(EXERCISE DESCRIPTION) Retype the passage on chromogranin A in appendicitis samples from "This observation suggests" to "well be higher.", keeping every word and mark unchanged.

(SELECTED TEXT)
In the current study, using a PCR-based approach, CgA expression was detected in one of 11 histologically negative fresh-frozen appendicitis samples. Light microscopic examination of tissue sections, (4 μm thickness), by a pathologist (R.L.C.) failed to identify a carcinoid tumor. Subsequent immunostaining of this section with anticytokeratin and anti-CgA followed by tyramide amplification of the CgA signal identified clusters of dual-stained cells both adjacent to the lumen and within appendiceal peri serosal fat. The former appeared to have an epithelial morphology but were intensely CgA-positive. The latter were consistent with microcarcinoids. It is possible that injury or inflammation may be implicated in endocrine cell differentiation and that such events represent cytokine mediated phenomena.³³ Alternatively, such agents with well-defined growth factor-like bioactive properties may cause appendiceal endocrine cell hyperplasia. The latter phenomenon has not been carefully examined in the appendix but is well described in association with chronic bronchopulmonary inflammation.^34,35 In addition, chronic atrophic gastritis is also associated with enterochromaffin cell hyperplasia and may well reflect a similar series of inflammation-mediated events.³⁶ It is noteworthy that prolonged infection and chronicity are key requirements in such circumstances. If either of these 2 etiologies were responsible for the elevated CgA noted in our study, we would expect all samples from the 11 patients with suppurative appendicitis to express elevated levels of this marker. This was not the case. We therefore propose that the single patient with elevated CgA message and CgA protein expression is an authentic example of a covert appendiceal tumor detected using a molecular targeted strategy. Additional genetic examination of this specimen, using gene expression of NAP1L1, MAGE-D2, MTA1, and NALP1, identified that levels of these markers were all within normal range. This serves to support the opinion that this specimen was nonmalignant (no expression of malignancy-associated genes) and could potentially be categorized as an incidental nonmalignant appendiceal carcinoid tumor.

This observation suggests that in acute appendiceal samples obtained at surgery covert carcinoid tumor not readily identifiable by standard light microscopy can be identified using a molecular screen. Indeed, our previous demonstration that approximately 25% of histologically normal lymph nodes in small bowel carcinoid resections are CgA-PCR-positive (indicative of covert metastasis) suggests that this technique will be of similar utility in the identification of covert appendiceal neuroendocrine tumors.³⁷ In general, the detection rate for appendiceal carcinoids using standard histologic techniques in appendectomy samples is approximately 1%.³⁸ Our study, using a more sensitive PCR molecular genetic approach, suggests that this may well be higher.

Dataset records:
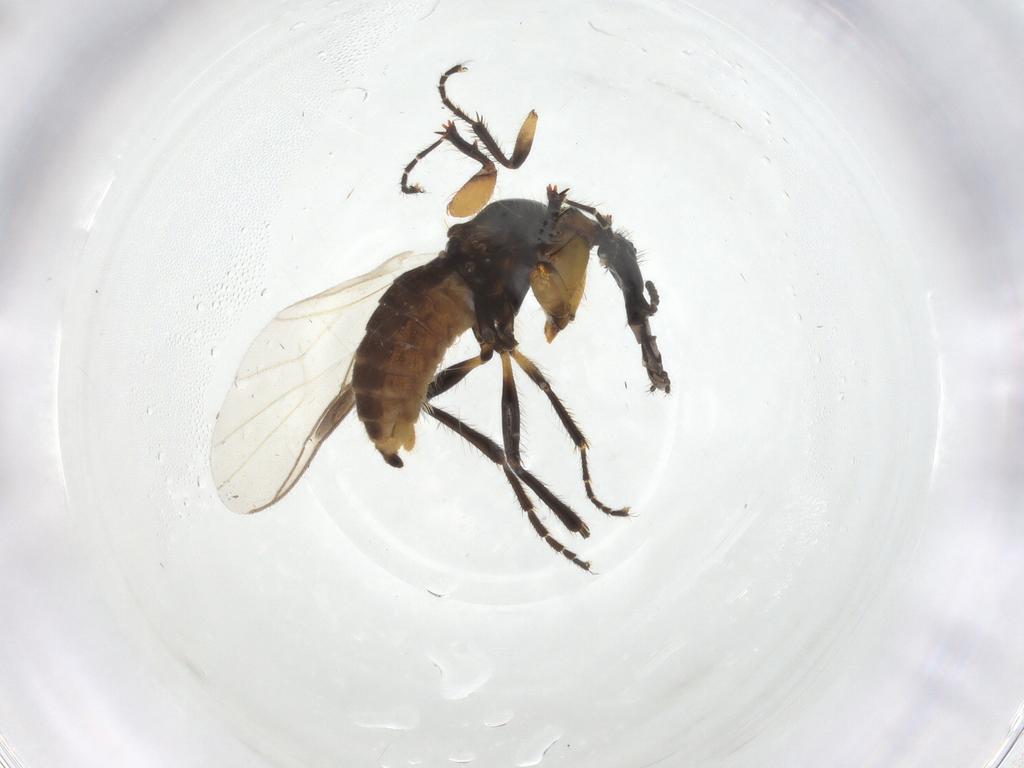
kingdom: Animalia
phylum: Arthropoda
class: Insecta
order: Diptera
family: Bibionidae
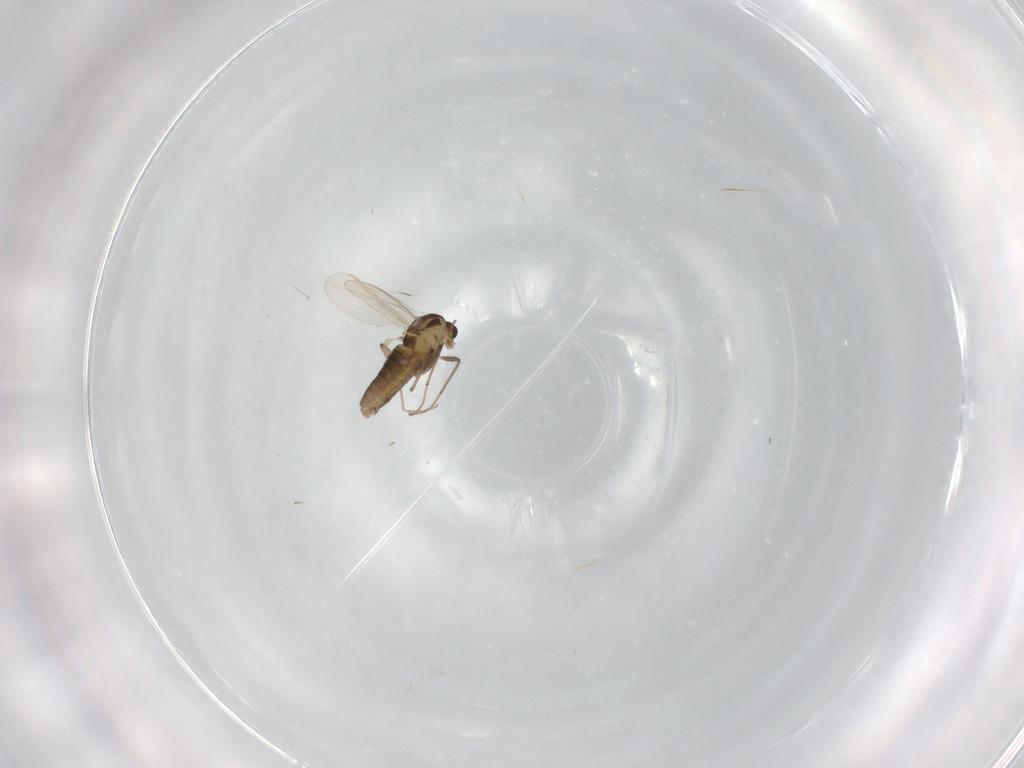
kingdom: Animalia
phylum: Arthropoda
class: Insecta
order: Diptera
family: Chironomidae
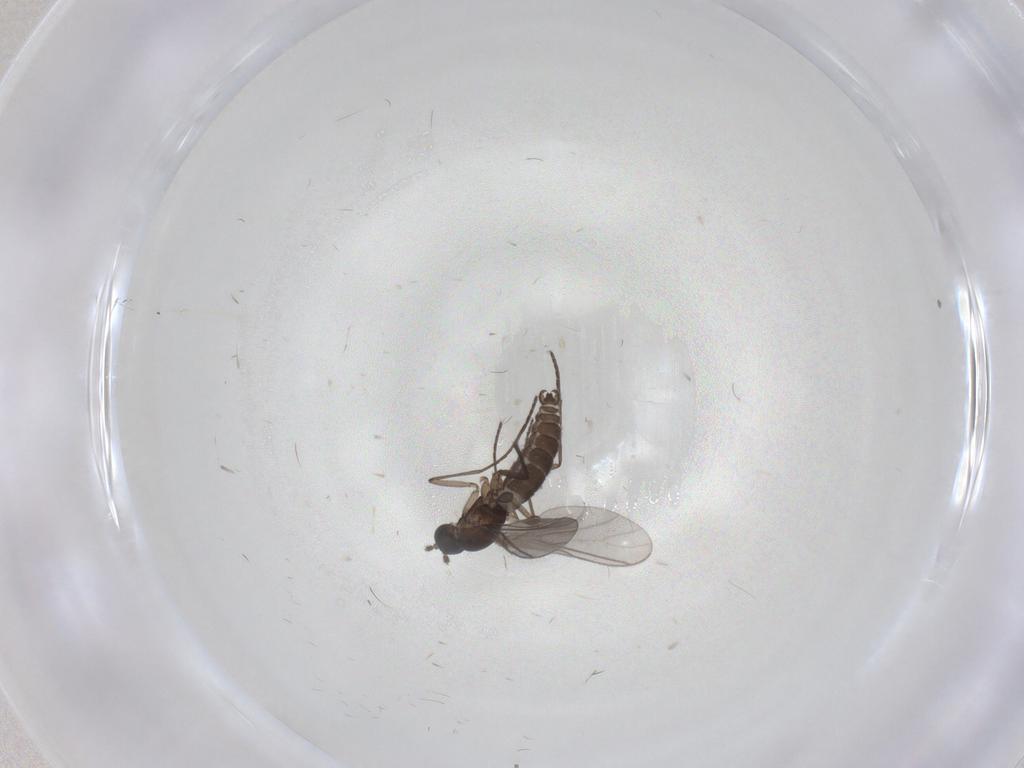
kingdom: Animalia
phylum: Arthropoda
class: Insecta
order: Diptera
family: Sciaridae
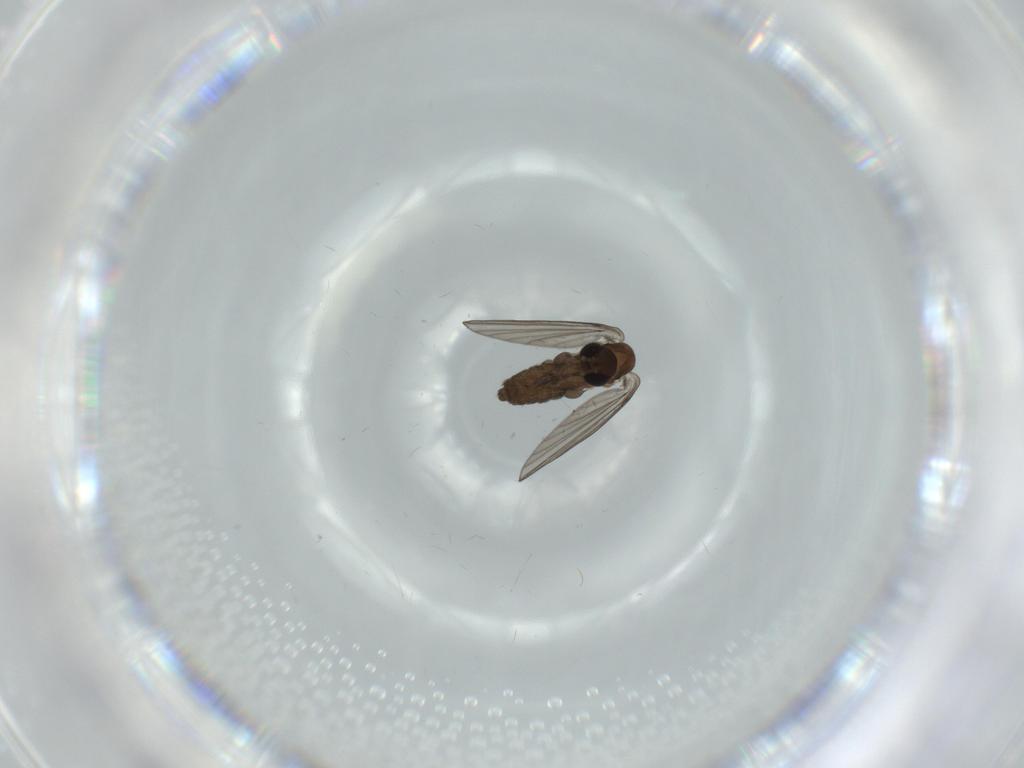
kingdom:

(OUTPUT OF THE TASK)
This observation suggests that in acute appendiceal samples obtained at surgery covert carcinoid tumor not readily identifiable by standard light microscopy can be identified using a molecular screen. Indeed, our previous demonstration that approximately 25% of histologically normal lymph nodes in small bowel carcinoid resections are CgA-PCR-positive (indicative of covert metastasis) suggests that this technique will be of similar utility in the identification of covert appendiceal neuroendocrine tumors.³⁷ In general, the detection rate for appendiceal carcinoids using standard histologic techniques in appendectomy samples is approximately 1%.³⁸ Our study, using a more sensitive PCR molecular genetic approach, suggests that this may well be higher.